Air Force powers up Yokota’s $30 million Super Hercules flight simulator in Tokyo
YOKOTA AIR BASE, Japan — From the outside, the $30 million C-130J Super Hercules flight simulator that opened Monday at the home of U.S. Forces Japan in western Tokyo looks like it would be at home in orbit.
Inside, the high-tech system near Yokota’s runway is laid out like the cockpit of a cargo plane. During simulated flights, a curved mirror reflects five video feeds through the front windows while a hi-fi sound system mimics engine noise and electronic legs tilt the cabin to give those inside the sensation of motion.
The $7 million building that houses the simulator includes facilities to train loadmasters as well as a system that teaches crews to identify threats.

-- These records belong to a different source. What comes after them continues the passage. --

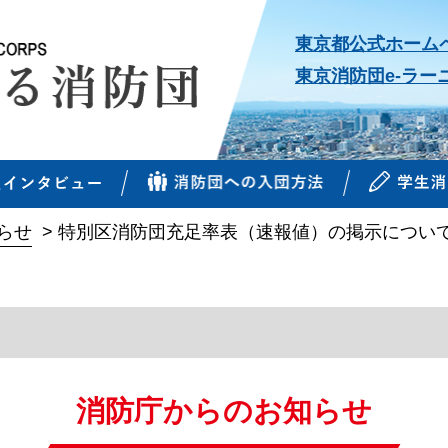
東京都公式ホーム
東京消防団e-ラー
らせ
>
特別区消防団充足率表（速報値）の掲示につい
消防庁からのお知らせ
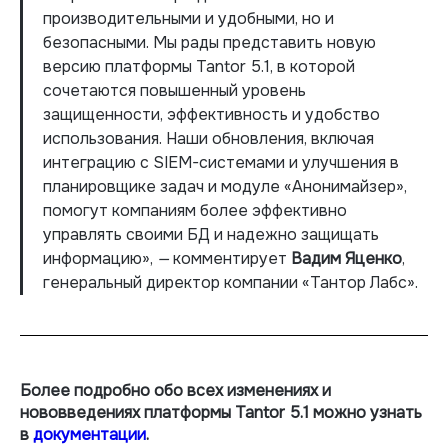
производительными и удобными, но и
безопасными. Мы рады представить новую
версию платформы Tantor 5.1, в которой
сочетаются повышенный уровень
защищенности, эффективность и удобство
использования. Наши обновления, включая
интеграцию с SIEM-системами и улучшения в
планировщике задач и модуле «Анонимайзер»,
помогут компаниям более эффективно
управлять своими БД и надежно защищать
информацию»,
—
комментирует
Вадим Яценко
,
генеральный директор компании «Тантор Лабс».
Более подробно обо всех изменениях и
нововведениях платформы Tantor 5.1 можно узнать
в
документации
.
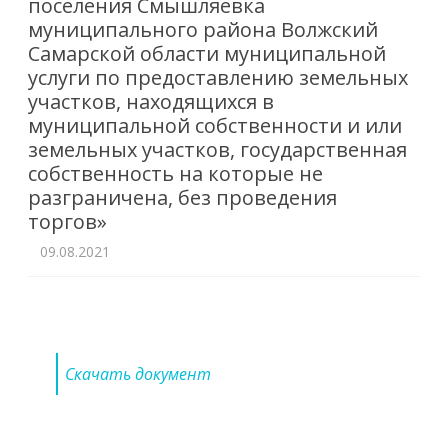
поселения Смышляевка
муниципального района Волжский
Самарской области муниципальной
услуги по предоставлению земельных
участков, находящихся в
муниципальной собственности и или
земельных участков, государственная
собственность на которые не
разграничена, без проведения
торгов»
09.08.2021
Скачать документ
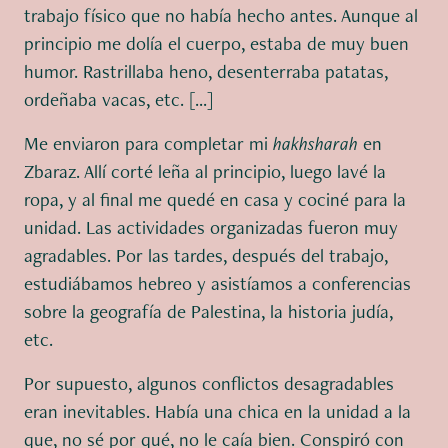
trabajo físico que no había hecho antes. Aunque al
principio me dolía el cuerpo, estaba de muy buen
humor. Rastrillaba heno, desenterraba patatas,
ordeñaba vacas, etc. [...]
Me enviaron para completar mi
hakhsharah
en
Zbaraz. Allí corté leña al principio, luego lavé la
ropa, y al final me quedé en casa y cociné para la
unidad. Las actividades organizadas fueron muy
agradables. Por las tardes, después del trabajo,
estudiábamos hebreo y asistíamos a conferencias
sobre la geografía de Palestina, la historia judía,
etc.
Por supuesto, algunos conflictos desagradables
eran inevitables. Había una chica en la unidad a la
que, no sé por qué, no le caía bien. Conspiró con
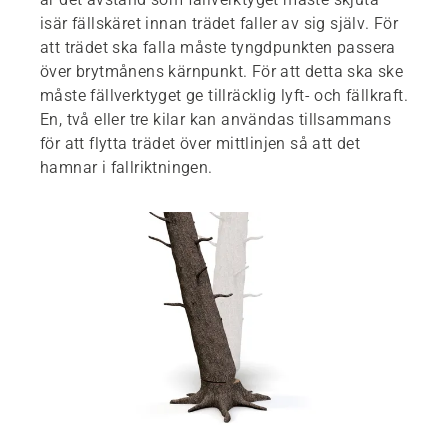
isär fällskäret innan trädet faller av sig själv. För
att trädet ska falla måste tyngdpunkten passera
över brytmånens kärnpunkt. För att detta ska ske
måste fällverktyget ge tillräcklig lyft- och fällkraft.
En, två eller tre kilar kan användas tillsammans
för att flytta trädet över mittlinjen så att det
hamnar i fallriktningen.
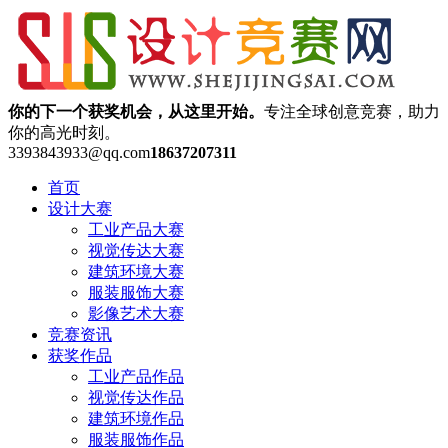
你的下一个获奖机会，从这里开始。
专注全球创意竞赛，助力
你的高光时刻。
3393843933@qq.com
18637207311
首页
设计大赛
工业产品大赛
视觉传达大赛
建筑环境大赛
服装服饰大赛
影像艺术大赛
竞赛资讯
获奖作品
工业产品作品
视觉传达作品
建筑环境作品
服装服饰作品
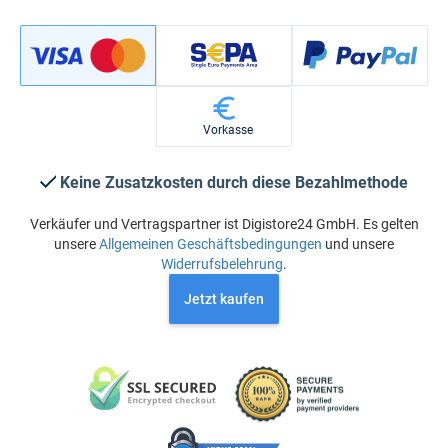
Vorkasse
Keine Zusatzkosten durch diese Bezahlmethode
Verkäufer und Vertragspartner ist Digistore24 GmbH. Es gelten
unsere
Allgemeinen Geschäftsbedingungen
und unsere
Widerrufsbelehrung
.
Jetzt kaufen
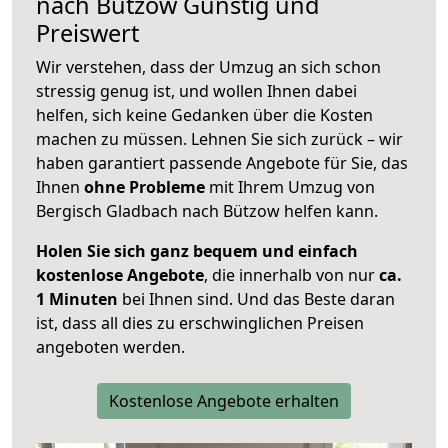
nach
Bützow
Günstig und
Preiswert
Wir verstehen, dass der Umzug an sich schon
stressig genug ist, und wollen Ihnen dabei
helfen, sich keine Gedanken über die Kosten
machen zu müssen. Lehnen Sie sich zurück – wir
haben garantiert passende Angebote für Sie, das
Ihnen
ohne Probleme
mit Ihrem Umzug von
Bergisch Gladbach nach Bützow helfen kann.
Holen Sie sich ganz bequem und einfach
kostenlose Angebote
, die innerhalb von nur
ca.
1 Minuten
bei Ihnen sind. Und das Beste daran
ist, dass all dies zu erschwinglichen Preisen
angeboten werden.
Kostenlose Angebote erhalten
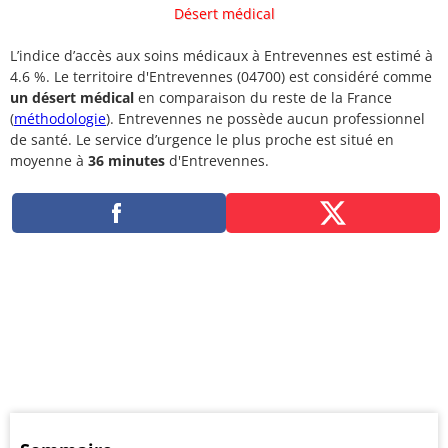
Désert médical
L’indice d’accès aux soins médicaux à Entrevennes est estimé à
4.6 %. Le territoire d'Entrevennes (04700) est considéré comme
un désert médical
en comparaison du reste de la France
(
méthodologie
). Entrevennes ne possède aucun professionnel
de santé. Le service d’urgence le plus proche est situé en
moyenne à
36 minutes
d'Entrevennes.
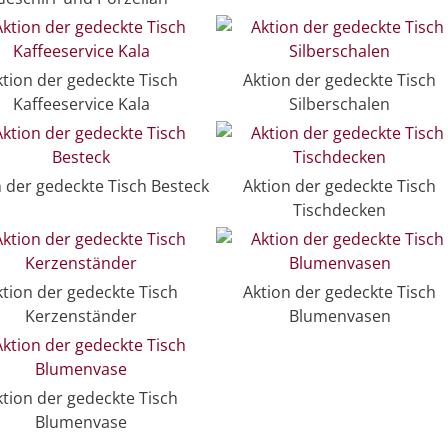
ktion der gedeckte Tisch
Aktion der gedeckte Tisch
Kaffeeservice Kala
Silberschalen
n der gedeckte Tisch Besteck
Aktion der gedeckte Tisch
Tischdecken
ktion der gedeckte Tisch
Aktion der gedeckte Tisch
Kerzenständer
Blumenvasen
ktion der gedeckte Tisch
Blumenvase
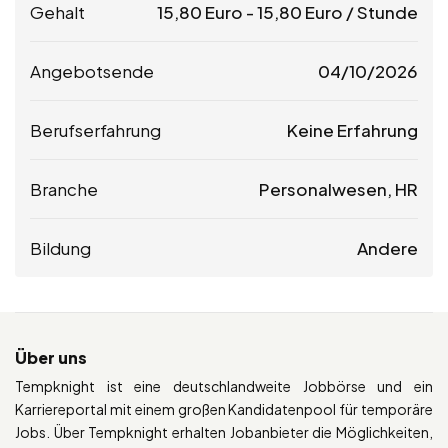
Gehalt
15,80
Euro
-
15,80
Euro
/ Stunde
Angebotsende
04/10/2026
Berufserfahrung
Keine Erfahrung
Branche
Personalwesen, HR
Bildung
Andere
Über uns
Tempknight ist eine deutschlandweite Jobbörse und ein
Karriereportal mit einem großen Kandidatenpool für temporäre
Jobs. Über Tempknight erhalten Jobanbieter die Möglichkeiten,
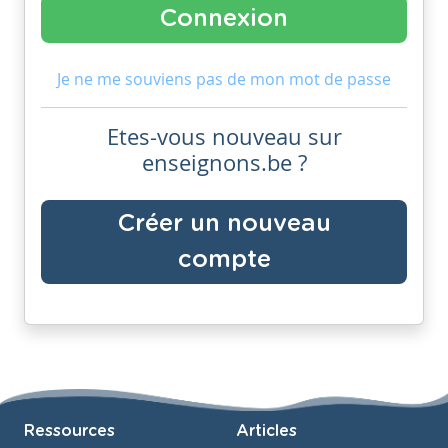
Je ne me souviens pas de mon mot de passe
Etes-vous nouveau sur
enseignons.be ?
Créer un nouveau
compte
Ressources
Articles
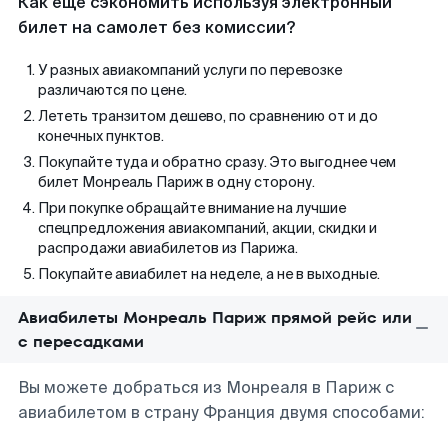
Как еще сэкономить используя электронный
билет на самолет без комиссии?
У разных авиакомпаний услуги по перевозке
различаются по цене.
Лететь транзитом дешево, по сравнению от и до
конечных пунктов.
Покупайте туда и обратно сразу. Это выгоднее чем
билет Монреаль Париж в одну сторону.
При покупке обращайте внимание на лучшие
спецпредложения авиакомпаний, акции, скидки и
распродажи авиабилетов из Парижа.
Покупайте авиабилет на неделе, а не в выходные.
Авиабилеты Монреаль Париж прямой рейс или
с пересадками
Вы можете добраться из Монреаля в Париж с
авиабилетом в страну Франция двумя способами:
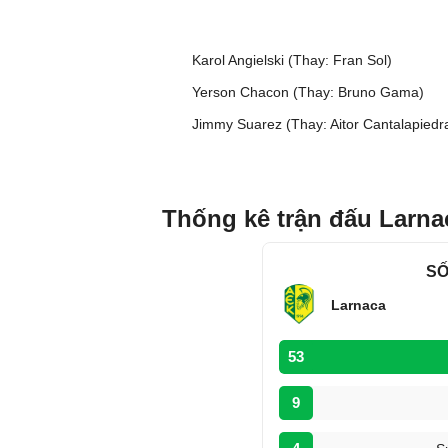
Karol Angielski (Thay: Fran Sol)
Yerson Chacon (Thay: Bruno Gama)
Jimmy Suarez (Thay: Aitor Cantalapiedr
Thống kê trận đấu Larna
SỐ
Larnaca
53
9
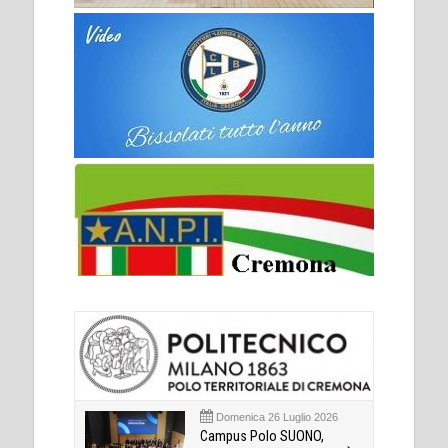
Domenica 26 Luglio 2026
Campus Polo SUONO,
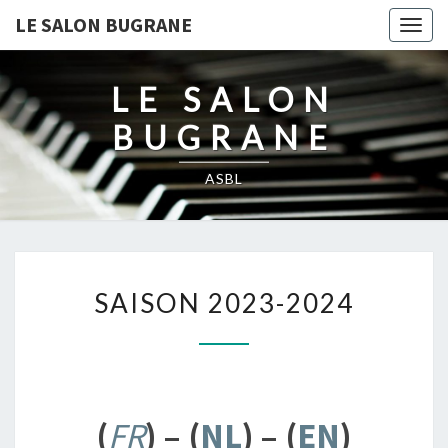
LE SALON BUGRANE
Togg
navig
LE SALON
BUGRANE
ASBL
SAISON
SAISON 2023-2024
2023-
2024
(
FR
) – (
NL
) – (
EN
)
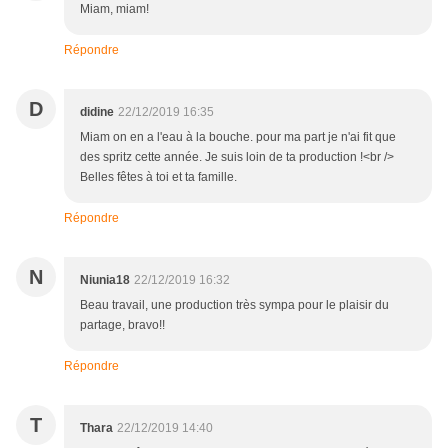
Miam, miam!
Répondre
D
didine
22/12/2019 16:35
Miam on en a l'eau à la bouche. pour ma part je n'ai fit que
des spritz cette année. Je suis loin de ta production !<br />
Belles fêtes à toi et ta famille.
Répondre
N
Niunia18
22/12/2019 16:32
Beau travail, une production très sympa pour le plaisir du
partage, bravo!!
Répondre
T
Thara
22/12/2019 14:40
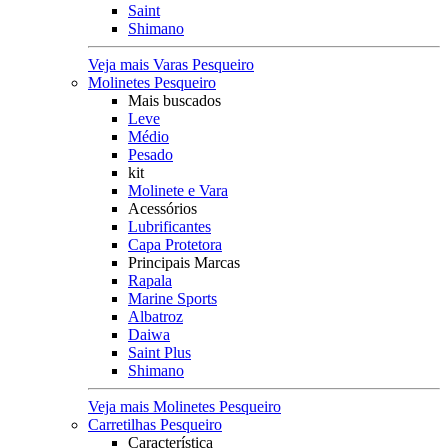
Saint
Shimano
Veja mais Varas Pesqueiro
Molinetes Pesqueiro
Mais buscados
Leve
Médio
Pesado
kit
Molinete e Vara
Acessórios
Lubrificantes
Capa Protetora
Principais Marcas
Rapala
Marine Sports
Albatroz
Daiwa
Saint Plus
Shimano
Veja mais Molinetes Pesqueiro
Carretilhas Pesqueiro
Característica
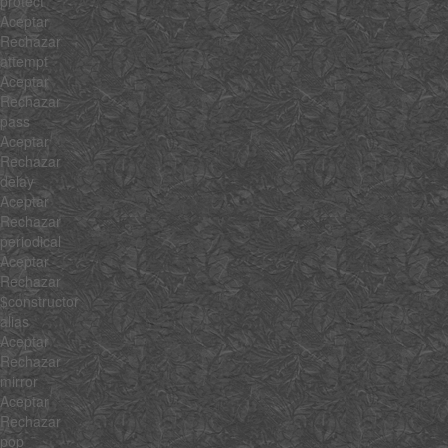
protect
Aceptar
Rechazar
attempt
Aceptar
Rechazar
pass
Aceptar
Rechazar
delay
Aceptar
Rechazar
periodical
Aceptar
Rechazar
$constructor
alias
Aceptar
Rechazar
mirror
Aceptar
Rechazar
pop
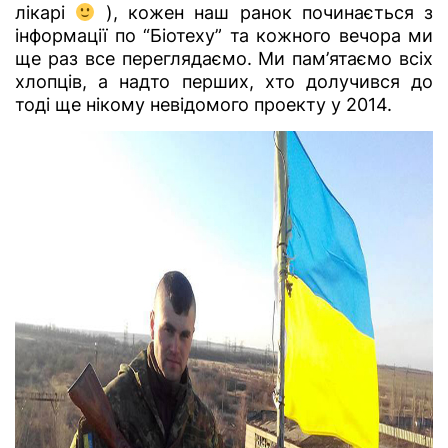
лікарі
), кожен наш ранок починається з
інформації по “Біотеху” та кожного вечора ми
ще раз все переглядаємо. Ми пам’ятаємо всіх
хлопців, а надто перших, хто долучився до
тоді ще нікому невідомого проекту у 2014.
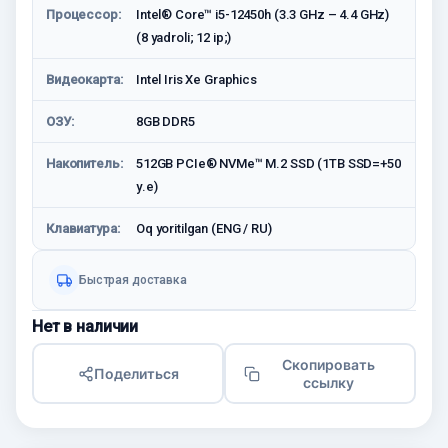
Процессор:
Intel® Core™ i5-12450h (3.3 GHz – 4.4 GHz)
(8 yadroli; 12 ip;)
Видеокарта:
Intel Iris Xe Graphics
ОЗУ:
8GB DDR5
Накопитель:
512GB PCIe® NVMe™ M.2 SSD (1TB SSD=+50
у.е)
Клавиатура:
Oq yoritilgan (ENG / RU)
Быстрая доставка
Нет в наличии
Скопировать
Поделиться
ссылку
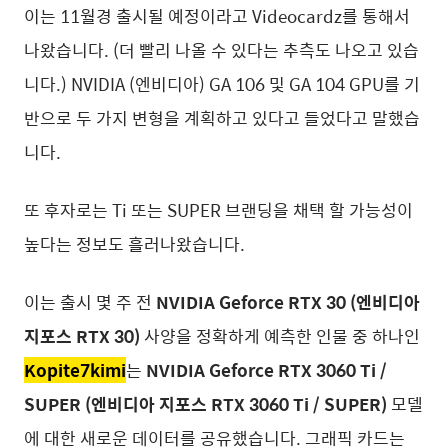
이는 11월경 출시될 예정이라고 Videocardz를 통해서
나왔습니다. (더 빨리 나올 수 있다는 추측도 나오고 있습
니다.) NVIDIA (엔비디아) GA 106 및 GA 104 GPU를 기
반으로 두 가지 변형을 계획하고 있다고 들었다고 말했습
니다.
또 후자로는 Ti 또는 SUPER 브랜딩을 채택 할 가능성이
높다는 정보도 흘러나왔습니다.
이는 출시 몇 주 전
NVIDIA Geforce RTX 30 (엔비디아
지포스 RTX 30)
사양을 정확하게 예측한 인물 중 하나인
Kopite7kimi
는
NVIDIA Geforce RTX 3060 Ti /
SUPER (엔비디아 지포스 RTX 3060 Ti / SUPER)
모델
에 대한 새로운 데이터를 공유했습니다. 그래픽 카드는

During Monday’s opening ceremony, 374th Airlift Wing commander Col. Andrew Campbell told a group of squadron and group commanders and enlisted leaders that the facility would provide realistic training for 200 personnel.
“No simulator can fully replicate the heat, glare and vibration and stress of an aircraft,” he said, adding that the simulator would allow crews to test themselves again and again.
It will build safety and proficiency for crews and save the Air Force money, Campbell said.
“It costs nearly a half-million dollars a year to send crews back to the States to do simulated training,” he said.
After the facility opened, the 374th Operations Support Squadron assistant director of operations, Maj. Chris Wolff, said crews must practice certain emergency procedures in simulators for safety reasons. It’s possible to practice landing an aircraft five times in the simulator in the time it would take to land a real aircraft once, he said.
Former Air Force C-130 pilot Chris Miceli, who works for Nova Technologies, the company that provides instruction and maintenance for the simulator, said Monday that he trained on a more basic device in the 1980s.
The Yokota simulator showed the base’s runway complete with Mount Fuji in the background.
The simulator can model air bases all over the world, although some, such as Yokota, have more detail, he said. The models are updated based on photographs and satellite images.
People have flown upside down for fun in a simulator, but they’re mostly used for practicing emergency procedures, such as when hydraulic, electrical or propulsion systems fail, Miceli said. To make things tougher, instructors might set up a device to mimic poor weather.
“The most serious scenario is a four-engine flame out,” he said. “How do you get those engines back in a logical, methodical process?”
The advantage of the simulator is it can be used in all weather conditions and crews can practice as much as they want without risk, Miceli added.
The simulator can be linked to wargames and Yokota crews may participate in some U.S.-based exercises using the simulator, he said.